By | August 25, 2010

Travelers Insurance has won a $262 million judgment against a group of reinsurers that refused to pay a portion of a nearly $1 billion settlement in asbestos claims the insurer paid in 2002.

The award by a New York Supreme Court means American Re-Insurance Co., part of Munich Reinsurance Co., will pay $202.5 million, plus interest. The remaining $59.8 million will come from a second group of reinsurers — ACE, Century Indemnity and OneBeacon — that are part of a reinsurance coalition known as the Excess Casualty Reinsurance Association.

Since the reinsurance lawsuits began seven years ago, Travelers has previously reached settlements with nine other reinsurers that were part of the litigation.

One legal trade magazine has estimated that interest on the judgment will bring it to more than $420 million.

The long-fought decision stems from liability insurance policies written just after World War II by United States Fidelity & Guaranty Co. (USF&G) for California-based Western Asbestos Co.
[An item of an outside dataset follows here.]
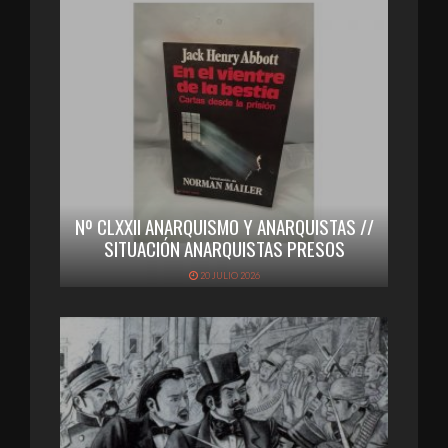
Nº CLXXII ANARQUISMO Y ANARQUISTAS //
SITUACIÓN ANARQUISTAS PRESOS
20 JULIO 2026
That company, a distributor of asbestos-containing materials and products, was acquired in 1967 by MacArthur Co. and renamed Western MacArthur.

In 1993, following a decades-long explosion of asbestos-related lawsuits, Western MacArthur sued USF&G, arguing that it was obligated to provide product coverage. In 2002, USF&G, then owned by the St. Paul Cos., settled with Western MacArthur for $987 million. Following the settlement, USF&G — which became part of Travelers following its merger with St. Paul in 2004 — sued its reinsurers after the companies balked at paying part of the claims.

Travelers spokesman Shane K. Boyd said the company is “very pleased with the New York Supreme Court’s ruling that reinsurers must pay the full amount of their obligation to Travelers, plus interest.”

At least one of the reinsurance companies hinted an appeal is coming.

“We are currently evaluating the ruling to assess all of the issues, which will form the substance of an appeal,” said Munich Re spokeswoman Therese Rosenthal.